While we’re all jubilant that ‘baseball is back’ fever has set in, suddenly we’re hearing about players’ names again, and yes, even those $100M and up contracts that have already been signed ‘pending physicals of course’ since the announcement of the agreement.
Baseball came very close to becoming semi-extinct with some fans, whereas if this agreement wasn’t made when it was, it may have led many to turn their back on baseball. And who could blame them? Yes, there are many that are still in that mode with a sour taste towards the way baseball has been changing and highlighted with this lockout again. But many just will shrug it off, and forgive and forget as this writer in San Francisco has written about.

Let’s even look at those who didn’t want to ratify the agreement between the players and the owners. How about two of the biggest teams in the league, the NY Yankees and the NY Mets, for these teams, they voted ‘no’ to an agreement (the other two teams voting ‘no’ were the St. Louis Cardinals, and the Houston Astros). What does that say about those teams? I’d really like to know why they voted that way. And on the player’s side, the whole executive board members of the MLBPA all voted ‘no’ as well. But better sense prevailed, perhaps proving that the MLB Executive Board was perhaps out of touch with what their membership actually wanted.
So people complained about the baseball lockout, they just wanted baseball. Some said they would never go to another game(liars), and a day after CBA is signed people are tweeting against their teams, and what they don’t want to see. Sad for those people.

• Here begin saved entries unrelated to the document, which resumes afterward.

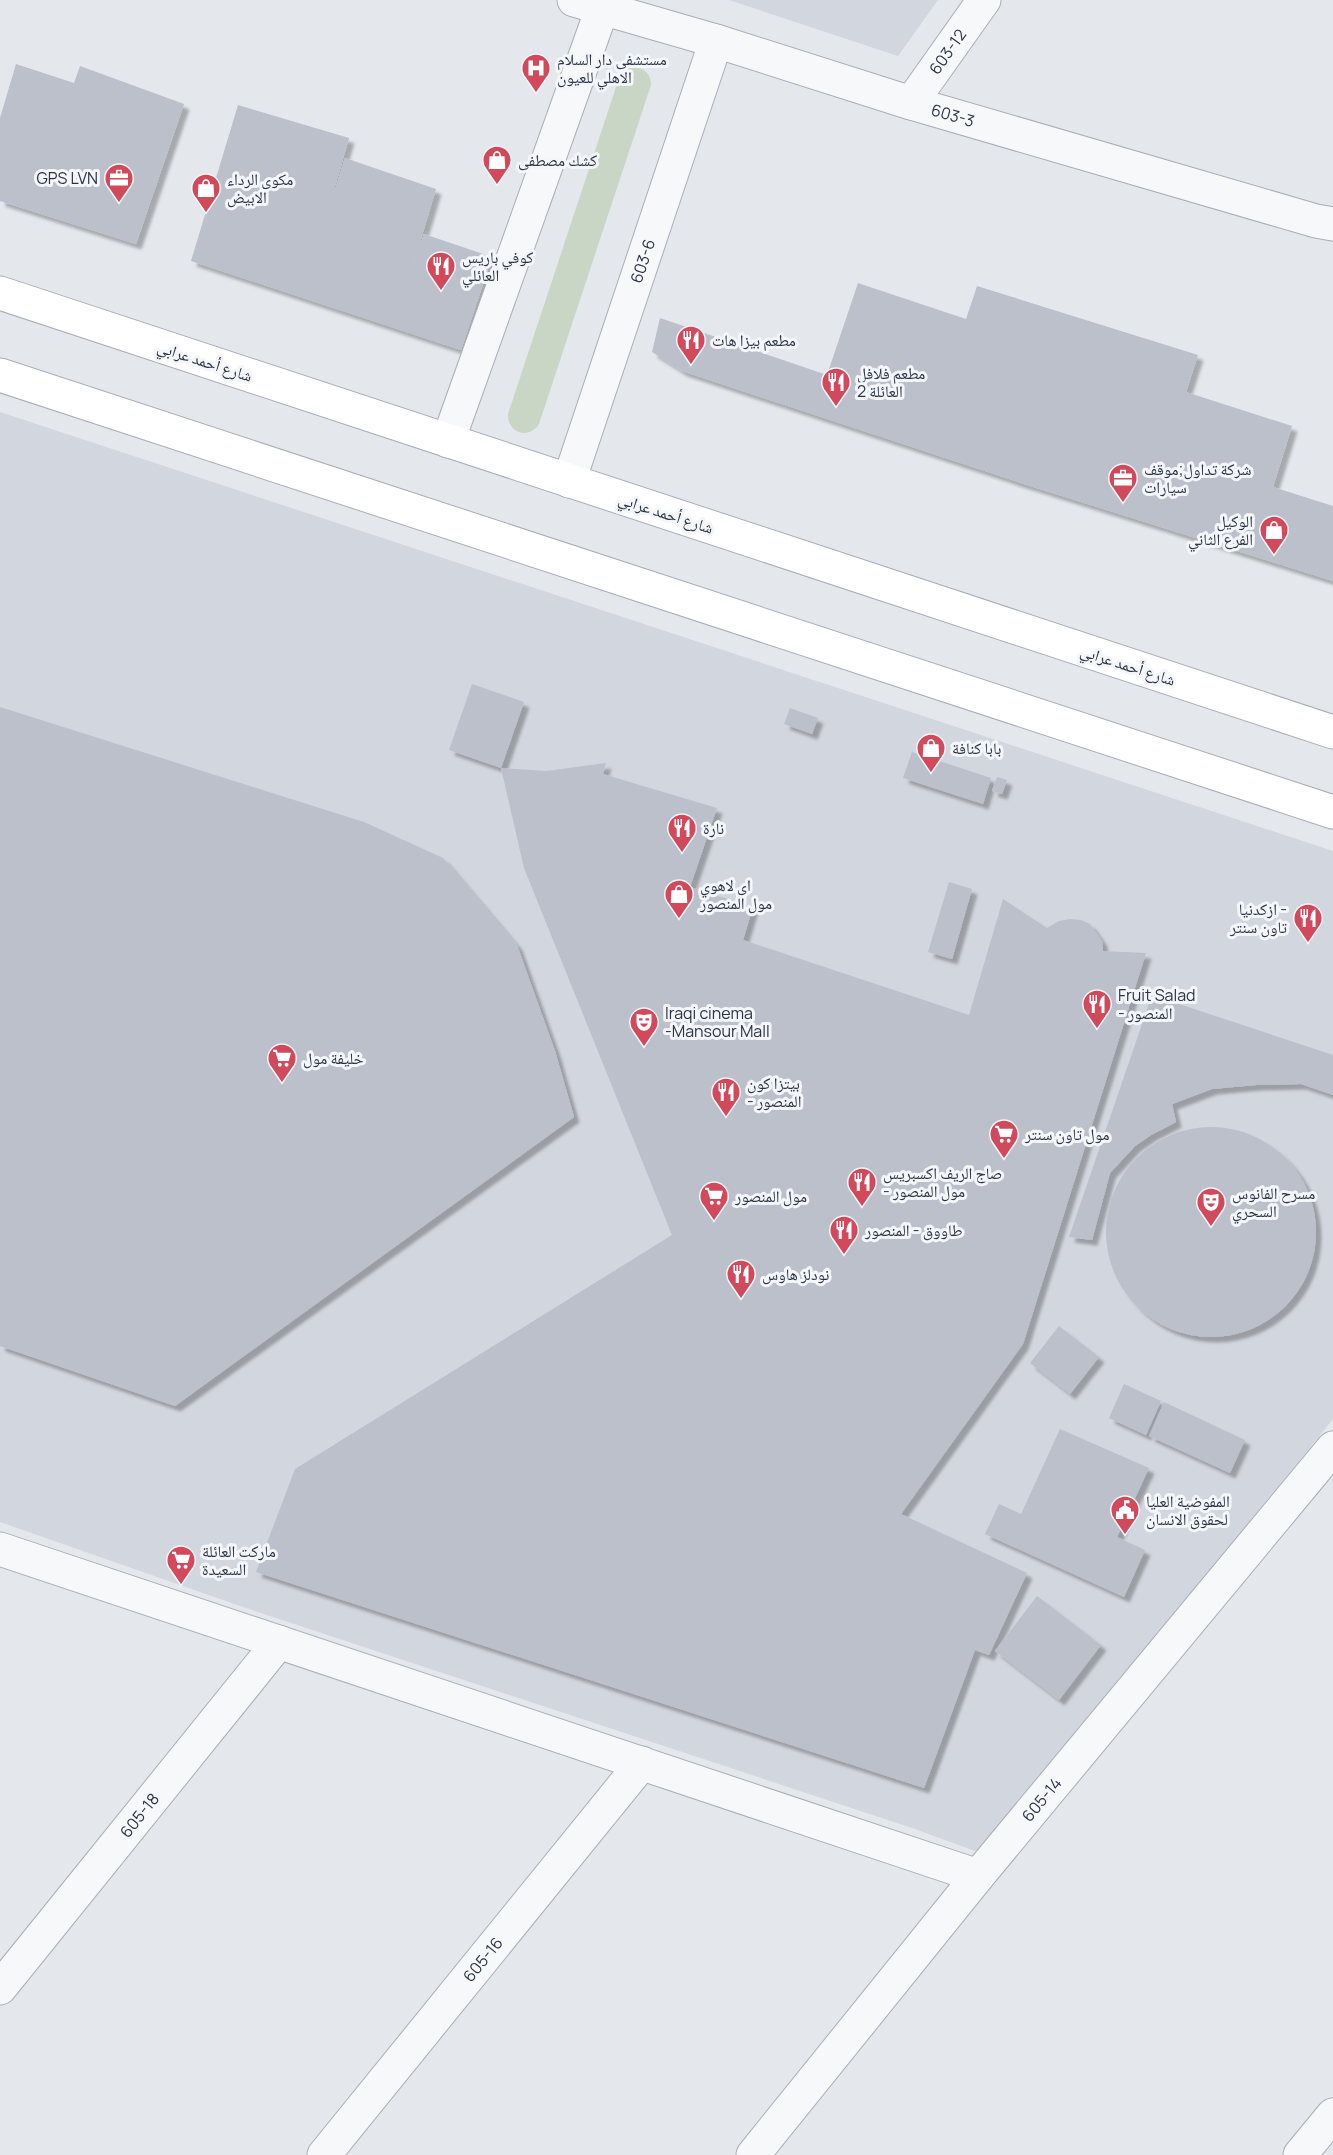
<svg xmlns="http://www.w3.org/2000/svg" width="1333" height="2155" viewBox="0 0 1333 2155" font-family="Manrope,'Noto Naskh Arabic',sans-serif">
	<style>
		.built { fill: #d2d6de }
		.green { fill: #c9d6c5 }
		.building { fill: #bbc0ca; filter: url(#shadow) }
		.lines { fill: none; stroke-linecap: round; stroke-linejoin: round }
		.minor-casing { stroke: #a9aeb7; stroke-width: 35 }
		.secondary-casing { stroke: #a9aeb7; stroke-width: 35 }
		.minor { stroke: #f7f8fa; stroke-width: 33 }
		.secondary { stroke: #fff; stroke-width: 33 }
		.labels { text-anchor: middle; stroke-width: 6; stroke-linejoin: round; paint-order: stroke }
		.street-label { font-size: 16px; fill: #2b3445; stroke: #f4f6f9 }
		.poi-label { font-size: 16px; fill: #2b3445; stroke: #f4f6f9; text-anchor: start }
	</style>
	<defs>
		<filter id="shadow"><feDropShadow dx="5.5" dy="5.5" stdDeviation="1.5" flood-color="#0004"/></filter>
	</defs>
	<rect width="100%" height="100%" fill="#e4e7ec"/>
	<g class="built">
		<polygon points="729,0 938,0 898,56"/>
		<polygon points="0,412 1333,851 1333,1419 985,1848 975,1851 912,1828 243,1607 0,1522"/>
	</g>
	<path class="green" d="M634,67c10,1 17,7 17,18l-112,339c-10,16 -32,9 -31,-10l112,-339 9,-7z"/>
	<g class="building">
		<polygon points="16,64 74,83 80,66 184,104 136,244 0,201 0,118"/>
		<polygon points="238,105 349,138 319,241 345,158 436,189 406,289 424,234 492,257 461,350 191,261"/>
		<polygon points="858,283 966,319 977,286 1198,355 1186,392 1292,426 1273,487 1333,506 1333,581 1027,485 682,371 652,352 660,318 827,375"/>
		<polygon points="472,684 524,702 501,768 449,750"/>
		<polygon points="0,707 364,822 443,858 517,945 555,1051 574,1117 175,1406 0,1346"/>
		<polygon points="790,708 818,718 812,734 784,724"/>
		<polygon points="912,752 991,778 983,804 903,778"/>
		<polygon points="606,763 603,774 717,808 690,887 753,907 743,940 969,1015 1003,899 1047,928 1059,921 1070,919 1081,920 1090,924 1102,941 1103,951 1146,953 1023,1344 901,1514 1027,1573 989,1655 975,1650 924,1788 256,1572 295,1469 672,1235 524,868 501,768 546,771"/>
		<polygon points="997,777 1007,780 1002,794 992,791"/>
		<polygon points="949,882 972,889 952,959 928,952"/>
		<polygon points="1152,995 1333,1055 1333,1095 1301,1084 1256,1085 1212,1089 1172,1104 1176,1122 1151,1135 1135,1146 1110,1173 1092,1240 1069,1237"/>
		<circle cx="1211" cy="1232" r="105"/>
		<polygon points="1059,1326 1099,1357 1070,1394 1030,1363"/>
		<polygon points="1124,1384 1161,1401 1146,1435 1109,1418"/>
		<polygon points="1164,1402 1245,1440 1230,1473 1149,1436"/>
		<polygon points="1060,1429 1149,1468 1117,1537 1145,1550 1124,1597 985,1534 999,1504 1021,1514"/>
		<polygon points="1037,1596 1101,1645 1059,1700 995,1651"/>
	</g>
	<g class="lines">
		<g class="minor-casing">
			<g id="minor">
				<path id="s1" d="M574,0l142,41 195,62 405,118 17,3"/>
				<path id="s2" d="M911,103l73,-103"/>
				<polyline points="448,441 602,9"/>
				<path id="s3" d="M569,481l147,-440"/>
				<polyline points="0,1549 978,1876"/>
				<path id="s4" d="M0,1988l279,-346"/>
				<path id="s5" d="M324,2155l318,-392"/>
				<path id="s6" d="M753,2155l225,-279 355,-428"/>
				<polyline points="1300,2155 1333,2115"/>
			</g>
		</g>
		<g class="secondary-casing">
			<g id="secondary">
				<polyline points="0,293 1333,732"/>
				<polyline points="0,375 1333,812"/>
			</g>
		</g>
		<use href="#minor" class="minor"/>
		<use href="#secondary" class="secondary"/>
	</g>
	<defs>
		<g id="hospital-pin" transform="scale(1.5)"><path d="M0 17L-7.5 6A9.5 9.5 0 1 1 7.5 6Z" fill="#d1495b" stroke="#f4f6f9"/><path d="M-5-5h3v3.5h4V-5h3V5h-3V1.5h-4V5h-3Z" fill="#fff"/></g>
		<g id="shop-pin" transform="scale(1.5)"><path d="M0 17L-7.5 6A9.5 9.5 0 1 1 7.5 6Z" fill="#d1495b" stroke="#f4f6f9"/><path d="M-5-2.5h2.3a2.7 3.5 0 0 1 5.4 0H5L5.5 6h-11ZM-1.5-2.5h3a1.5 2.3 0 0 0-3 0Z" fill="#fff"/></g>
		<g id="office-pin" transform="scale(1.5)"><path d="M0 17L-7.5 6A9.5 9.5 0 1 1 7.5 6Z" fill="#d1495b" stroke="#f4f6f9"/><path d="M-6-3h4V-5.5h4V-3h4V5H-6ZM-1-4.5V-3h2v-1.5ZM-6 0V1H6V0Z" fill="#fff"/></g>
		<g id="restaurant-pin" transform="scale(1.5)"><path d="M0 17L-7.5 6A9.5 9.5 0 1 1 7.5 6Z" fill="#d1495b" stroke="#f4f6f9"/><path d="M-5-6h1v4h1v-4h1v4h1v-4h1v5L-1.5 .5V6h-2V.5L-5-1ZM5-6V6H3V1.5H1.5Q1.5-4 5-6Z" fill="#fff"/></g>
		<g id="theatre-pin" transform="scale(1.5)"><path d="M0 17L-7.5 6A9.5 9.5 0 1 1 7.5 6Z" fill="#d1495b" stroke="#f4f6f9"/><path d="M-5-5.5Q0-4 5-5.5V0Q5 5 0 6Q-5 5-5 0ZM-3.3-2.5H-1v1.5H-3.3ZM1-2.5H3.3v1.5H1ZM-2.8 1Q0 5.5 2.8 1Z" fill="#fff"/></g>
		<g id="supermarket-pin" transform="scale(1.5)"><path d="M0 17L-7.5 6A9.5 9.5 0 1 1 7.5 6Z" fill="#d1495b" stroke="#f4f6f9"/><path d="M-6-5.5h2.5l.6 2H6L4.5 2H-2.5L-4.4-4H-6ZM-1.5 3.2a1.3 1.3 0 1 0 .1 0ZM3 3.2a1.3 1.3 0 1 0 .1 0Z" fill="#fff"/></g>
		<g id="civic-pin" transform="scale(1.5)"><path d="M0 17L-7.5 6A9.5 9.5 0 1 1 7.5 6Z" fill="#d1495b" stroke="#f4f6f9"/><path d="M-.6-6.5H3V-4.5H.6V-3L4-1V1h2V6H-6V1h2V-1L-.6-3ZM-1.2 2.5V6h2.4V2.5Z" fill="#fff"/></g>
	</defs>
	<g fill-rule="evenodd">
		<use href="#hospital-pin" x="536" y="68"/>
		<use href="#shop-pin" x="497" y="160"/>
		<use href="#office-pin" x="119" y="178"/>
		<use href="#shop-pin" x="206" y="188"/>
		<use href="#restaurant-pin" x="441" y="266"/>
		<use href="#restaurant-pin" x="691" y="340"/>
		<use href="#restaurant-pin" x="836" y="382"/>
		<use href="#office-pin" x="1123" y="478"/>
		<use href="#shop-pin" x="1274" y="530"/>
		<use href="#shop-pin" x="931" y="748"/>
		<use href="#restaurant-pin" x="682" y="828"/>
		<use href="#shop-pin" x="679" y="894"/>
		<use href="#restaurant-pin" x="1308" y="918"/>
		<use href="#restaurant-pin" x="1097" y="1004"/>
		<use href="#theatre-pin" x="644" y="1022"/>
		<use href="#supermarket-pin" x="282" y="1058"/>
		<use href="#restaurant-pin" x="726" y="1092"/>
		<use href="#supermarket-pin" x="1004" y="1134"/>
		<use href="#restaurant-pin" x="862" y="1182"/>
		<use href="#supermarket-pin" x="714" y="1196"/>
		<use href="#theatre-pin" x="1211" y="1202"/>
		<use href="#restaurant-pin" x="844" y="1230"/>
		<use href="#restaurant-pin" x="741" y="1274"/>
		<use href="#civic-pin" x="1125" y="1510"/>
		<use href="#supermarket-pin" x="181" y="1560"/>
	</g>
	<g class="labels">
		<g class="street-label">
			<text dy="6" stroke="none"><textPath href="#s2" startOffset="63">603-12</textPath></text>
			<text dy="6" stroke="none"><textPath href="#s1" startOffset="396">603-3</textPath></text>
			<text dy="6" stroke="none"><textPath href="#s3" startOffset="232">603-6</textPath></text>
			<text transform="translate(205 361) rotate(18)" y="6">شارع أحمد عرابي</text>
			<text transform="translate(666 513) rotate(18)" y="6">شارع أحمد عرابي</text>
			<text transform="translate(1128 665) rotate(18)" y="6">شارع أحمد عرابي</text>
			<text dy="6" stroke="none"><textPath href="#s6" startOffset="458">605-14</textPath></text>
			<text dy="6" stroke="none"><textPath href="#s4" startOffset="222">605-18</textPath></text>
			<text dy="6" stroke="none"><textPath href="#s5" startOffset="252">605-16</textPath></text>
		</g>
		<g class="poi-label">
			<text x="557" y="65">مستشفى دار السلام<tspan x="557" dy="18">الاهلي للعيون</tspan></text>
			<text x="518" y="166">كشك مصطفى</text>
			<text x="98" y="184" text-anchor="end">GPS LVN</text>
			<text x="227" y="185">مكوى الرداء<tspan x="227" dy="18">الابيض</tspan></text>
			<text x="462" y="263">كوفي باريس<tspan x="462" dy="18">العائلي</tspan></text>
			<text x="712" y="346">مطعم بيزا هات</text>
			<text x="857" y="379">مطعم فلافل<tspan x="857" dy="18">العائلة 2</tspan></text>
			<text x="1144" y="475">شركة تداول;موقف<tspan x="1144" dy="18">سيارات</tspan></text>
			<text x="1253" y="527" text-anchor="end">الوكيل<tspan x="1253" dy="18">الفرع الثاني</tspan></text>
			<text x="952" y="754">بابا كنافة</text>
			<text x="703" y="834">نارة</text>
			<text x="700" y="891">اي لاهوي<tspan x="700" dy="18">مول المنصور</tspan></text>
			<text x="1287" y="915" text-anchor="end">ازكدنيا -<tspan x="1287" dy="18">تاون سنتر</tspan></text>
			<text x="1118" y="1001">Fruit Salad<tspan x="1118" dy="18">- المنصور</tspan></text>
			<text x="665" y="1019">Iraqi cinema<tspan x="665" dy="18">-Mansour Mall</tspan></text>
			<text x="303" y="1064">خليفة مول</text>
			<text x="747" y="1089">بيتزا كون<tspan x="747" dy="18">- المنصور</tspan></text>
			<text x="1025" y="1140">مول تاون سنتر</text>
			<text x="883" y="1179">صاج الريف اكسبريس<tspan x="883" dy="18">- مول المنصور</tspan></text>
			<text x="1232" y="1199">مسرح الفانوس<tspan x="1232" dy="18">السحري</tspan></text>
			<text x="735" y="1202">مول المنصور</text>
			<text x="865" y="1236">طاووق - المنصور</text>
			<text x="762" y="1280">نودلز هاوس</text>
			<text x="1146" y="1507">المفوضية العليا<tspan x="1146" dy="18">لحقوق الانسان</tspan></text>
			<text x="202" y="1557">ماركت العائلة<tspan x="202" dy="18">السعيدة</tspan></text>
		</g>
	</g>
</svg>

— SheilaG/BU (@SheilaGChewning) March 12, 2022
Did the fans come away with a ‘pawns on the chess board’ type of feeling? Or does their ‘love’ for the game of baseball transcends the players and the owners – and those two entities are just currently in charge, we had already experienced the thousands that have come before them, and their will be thousands that will come after them. Baseball will go on. It may be tweaked and pulled between new rules and regulations the likes have never have been done before with the game, but it will still be baseball.
What will you do? Can you wait to go see a game? Or will you watch from a distance? Fans don’t have unions or maybe baseball, the game would be in trouble. We don’t want to pay $25 to park, we don’t want to pay $125 or more for a game ticket, we don’t want to spend $12 for a beer or $8 for a hotdog.